Thursday, July 24, 2008

Sandra Day O'Connor, Federal Judges Bar Praying "in Jesus's Name"

A federal appeals court ruled yesterday that a Fredericksburg City [Virginia] Council member may not pray "in Jesus's name" during council meetings because the opening invocation is government speech.

UPDATE 1/16/09: Supreme Court Won't Restore Christian Prayer

-- From "Court Rules in Prayer Case" in the Washington Post 7/24/08

The Rev. Hashmel Turner, a Baptist minister, sued the city in 2006 after it passed a policy requiring invocations to be nondenominational. His attorneys argued that the government was effectively writing prayer if it told Turner how to pray.
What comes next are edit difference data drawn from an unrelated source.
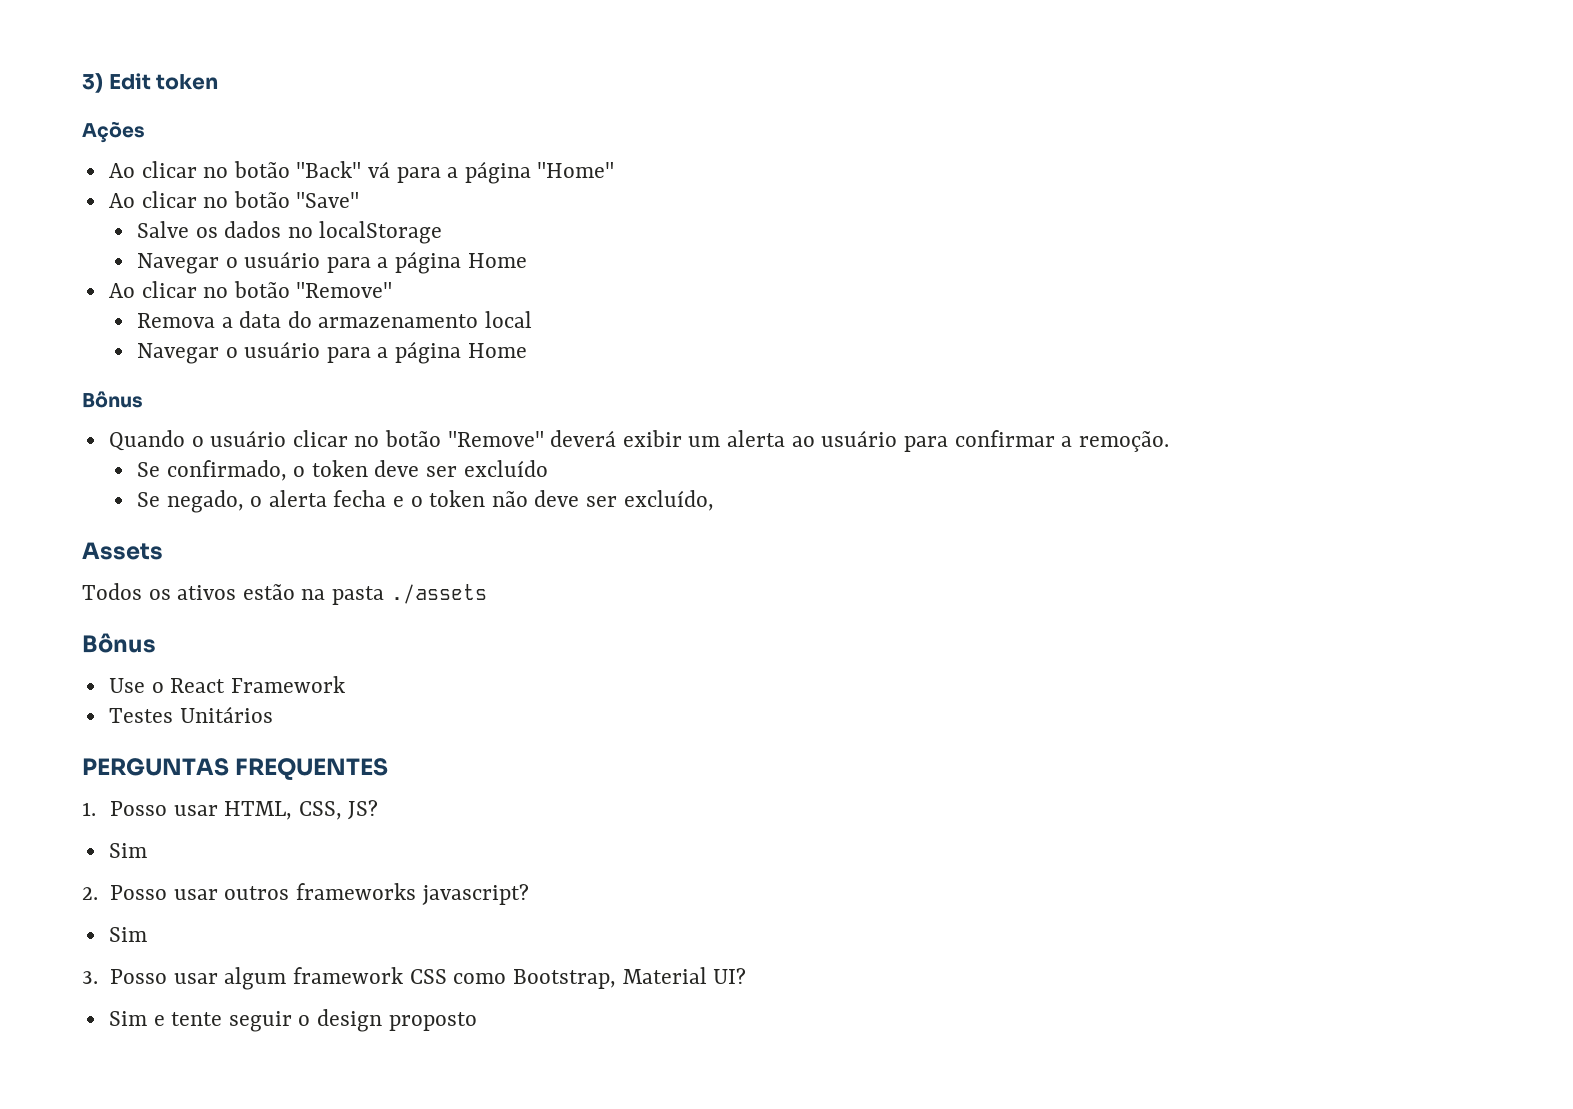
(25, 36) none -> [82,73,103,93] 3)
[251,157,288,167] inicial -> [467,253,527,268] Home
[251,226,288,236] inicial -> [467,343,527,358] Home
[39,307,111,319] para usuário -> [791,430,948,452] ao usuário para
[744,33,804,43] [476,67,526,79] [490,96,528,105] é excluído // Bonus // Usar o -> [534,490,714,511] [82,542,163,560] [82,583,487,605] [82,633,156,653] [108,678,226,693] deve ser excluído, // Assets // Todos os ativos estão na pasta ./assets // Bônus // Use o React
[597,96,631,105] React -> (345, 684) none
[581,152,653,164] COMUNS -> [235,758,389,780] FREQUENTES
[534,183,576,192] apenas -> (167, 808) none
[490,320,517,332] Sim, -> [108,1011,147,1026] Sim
Turner lost in trial court, and a three-judge panel of the U.S. Court of Appeals for the 4th Circuit upheld that verdict unanimously.

The opinion, written by retired U.S. Supreme Court justice Sandra Day O'Connor, said courts have found legislative prayers constitutional when they are "designed to include members of the community, rather than to proselytize."

Judith E. Schaeffer, legal director for the People for the American Way Foundation, one of the groups representing the city, said, "Today's ruling is a vindication of the constitutional principle that the government must not take sides when it comes to religion."

-- Continuing from "O'Connor: City properly excluded Christian prayer" © 2008 WorldNetDaily 7/24/08

The dispute arose when Turner, a resident of Fredericksburg, Va., and a member of the town council, was part of a rotation of council members who took turns bringing a prayer at the council meetings. He ended his prayers "in Jesus name."

That, however, offended a listener, who prompted the involvement of several activist groups that threatened a lawsuit if the elected Christian council member continued to be given the same rights to choose how to pray as other council members.

The city then adopted a non-sectarian prayer requirement, imposing a ban on any reference to "Jesus."

"Turner was not forced to offer a prayer that violated his deeply-held religious beliefs. Instead he was given a chance to pray on behalf of the government," O'Connor wrote.